#### LISTED RECORDS:

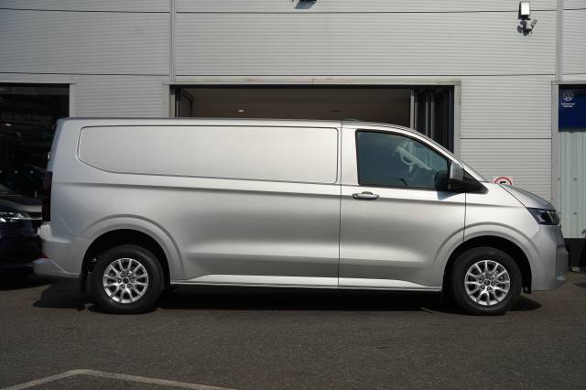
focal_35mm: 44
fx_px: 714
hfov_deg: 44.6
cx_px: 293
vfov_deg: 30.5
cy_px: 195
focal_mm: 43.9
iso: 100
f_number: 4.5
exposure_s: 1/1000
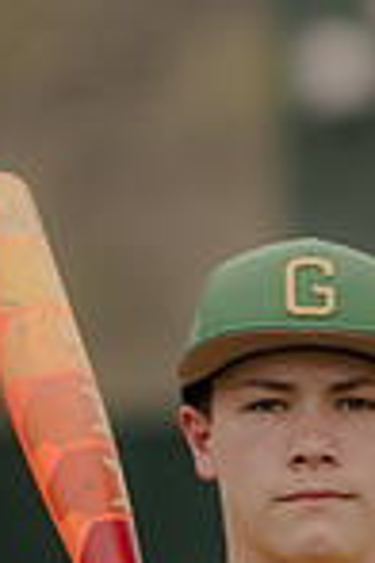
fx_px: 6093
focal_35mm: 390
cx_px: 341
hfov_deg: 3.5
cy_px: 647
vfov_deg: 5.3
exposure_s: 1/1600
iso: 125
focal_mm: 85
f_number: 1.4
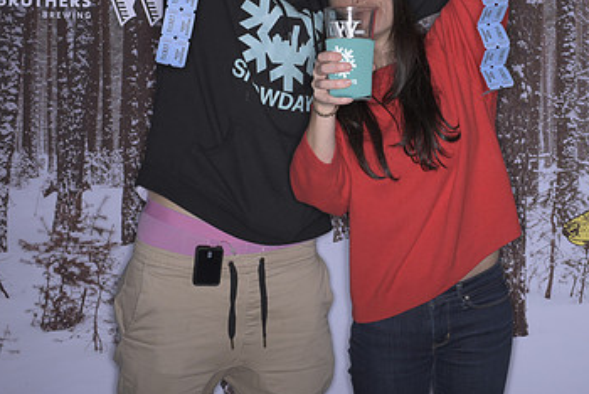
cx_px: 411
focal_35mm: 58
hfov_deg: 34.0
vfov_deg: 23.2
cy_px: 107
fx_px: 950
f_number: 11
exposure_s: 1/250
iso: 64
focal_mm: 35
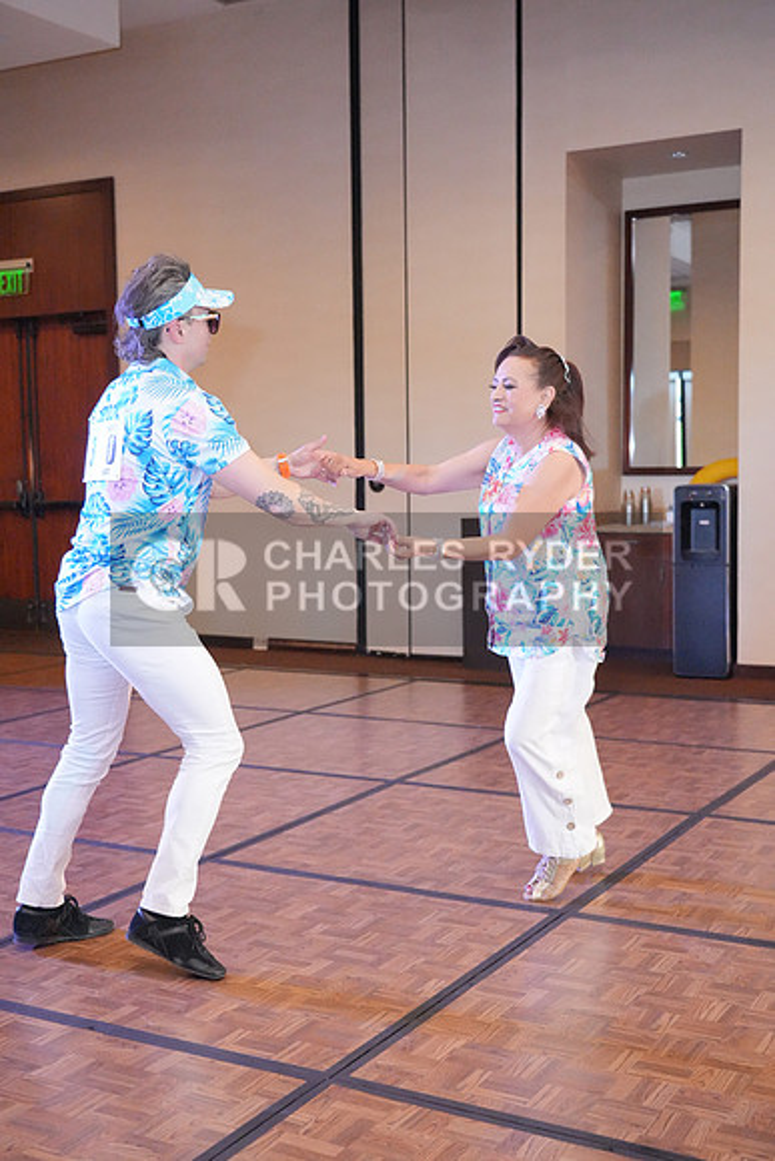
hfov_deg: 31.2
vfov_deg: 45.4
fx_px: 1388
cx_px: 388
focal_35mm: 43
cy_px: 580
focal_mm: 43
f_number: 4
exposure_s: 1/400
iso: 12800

#### REQUIREMENT:
Pictures are to be omitted from the copy. Reproduce exactly, and only, the lines from the one containing "f_number: 11" to the end of the listing above.

#### YOUR RESPONSE:
f_number: 11
exposure_s: 1/250
iso: 64
focal_mm: 35
hfov_deg: 31.2
vfov_deg: 45.4
fx_px: 1388
cx_px: 388
focal_35mm: 43
cy_px: 580
focal_mm: 43
f_number: 4
exposure_s: 1/400
iso: 12800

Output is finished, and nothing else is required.